ACTIVITY: How many lines in the records below contain the string "amount"? Case counts; reply with the number alone.

[Saved entries]
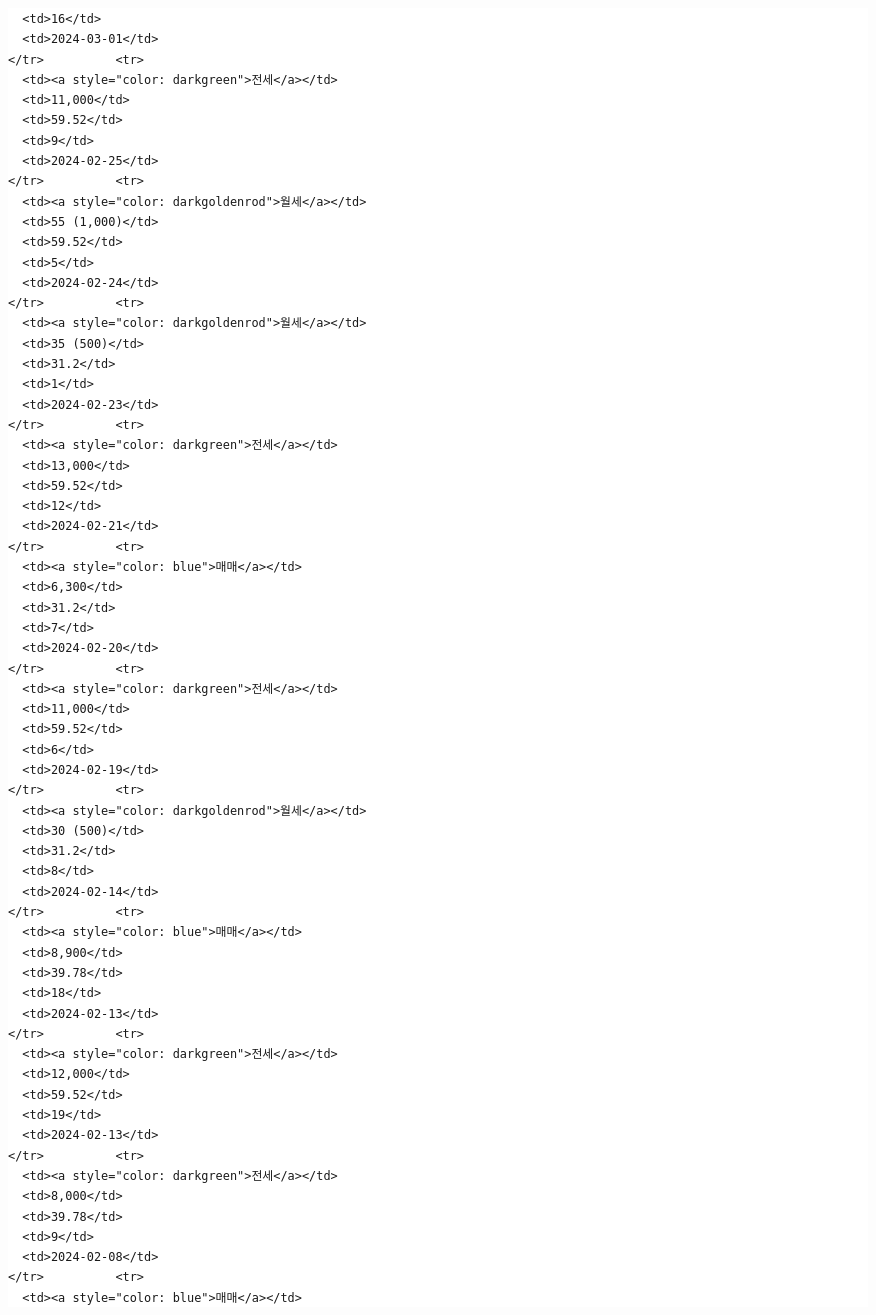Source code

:      <td>16</td>
      <td>2024-03-01</td>
    </tr>          <tr>
      <td><a style="color: darkgreen">전세</a></td>
      <td>11,000</td>
      <td>59.52</td>
      <td>9</td>
      <td>2024-02-25</td>
    </tr>          <tr>
      <td><a style="color: darkgoldenrod">월세</a></td>
      <td>55 (1,000)</td>
      <td>59.52</td>
      <td>5</td>
      <td>2024-02-24</td>
    </tr>          <tr>
      <td><a style="color: darkgoldenrod">월세</a></td>
      <td>35 (500)</td>
      <td>31.2</td>
      <td>1</td>
      <td>2024-02-23</td>
    </tr>          <tr>
      <td><a style="color: darkgreen">전세</a></td>
      <td>13,000</td>
      <td>59.52</td>
      <td>12</td>
      <td>2024-02-21</td>
    </tr>          <tr>
      <td><a style="color: blue">매매</a></td>
      <td>6,300</td>
      <td>31.2</td>
      <td>7</td>
      <td>2024-02-20</td>
    </tr>          <tr>
      <td><a style="color: darkgreen">전세</a></td>
      <td>11,000</td>
      <td>59.52</td>
      <td>6</td>
      <td>2024-02-19</td>
    </tr>          <tr>
      <td><a style="color: darkgoldenrod">월세</a></td>
      <td>30 (500)</td>
      <td>31.2</td>
      <td>8</td>
      <td>2024-02-14</td>
    </tr>          <tr>
      <td><a style="color: blue">매매</a></td>
      <td>8,900</td>
      <td>39.78</td>
      <td>18</td>
      <td>2024-02-13</td>
    </tr>          <tr>
      <td><a style="color: darkgreen">전세</a></td>
      <td>12,000</td>
      <td>59.52</td>
      <td>19</td>
      <td>2024-02-13</td>
    </tr>          <tr>
      <td><a style="color: darkgreen">전세</a></td>
      <td>8,000</td>
      <td>39.78</td>
      <td>9</td>
      <td>2024-02-08</td>
    </tr>          <tr>
      <td><a style="color: blue">매매</a></td>
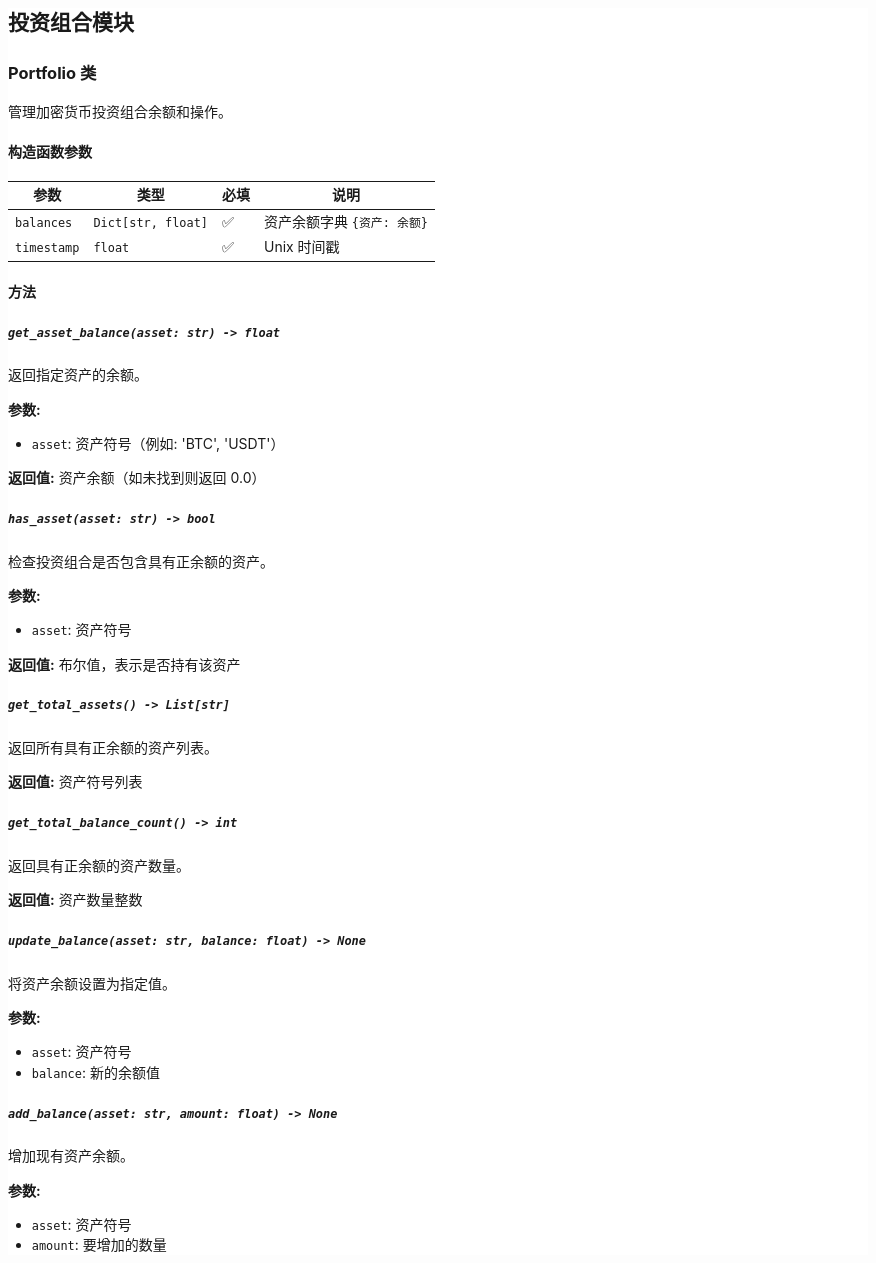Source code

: 
## 投资组合模块

### Portfolio 类

管理加密货币投资组合余额和操作。

#### 构造函数参数

| 参数 | 类型 | 必填 | 说明 |
|------|------|------|------|
| `balances` | `Dict[str, float]` | ✅ | 资产余额字典 `{资产: 余额}` |
| `timestamp` | `float` | ✅ | Unix 时间戳 |

#### 方法

##### `get_asset_balance(asset: str) -> float`
返回指定资产的余额。

**参数:**
- `asset`: 资产符号（例如: 'BTC', 'USDT'）

**返回值:** 资产余额（如未找到则返回 0.0）

##### `has_asset(asset: str) -> bool`
检查投资组合是否包含具有正余额的资产。

**参数:**
- `asset`: 资产符号

**返回值:** 布尔值，表示是否持有该资产

##### `get_total_assets() -> List[str]`
返回所有具有正余额的资产列表。

**返回值:** 资产符号列表

##### `get_total_balance_count() -> int`
返回具有正余额的资产数量。

**返回值:** 资产数量整数

##### `update_balance(asset: str, balance: float) -> None`
将资产余额设置为指定值。

**参数:**
- `asset`: 资产符号
- `balance`: 新的余额值

##### `add_balance(asset: str, amount: float) -> None`
增加现有资产余额。

**参数:**
- `asset`: 资产符号
- `amount`: 要增加的数量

RESPONSE FOR THIS EXERCISE: 2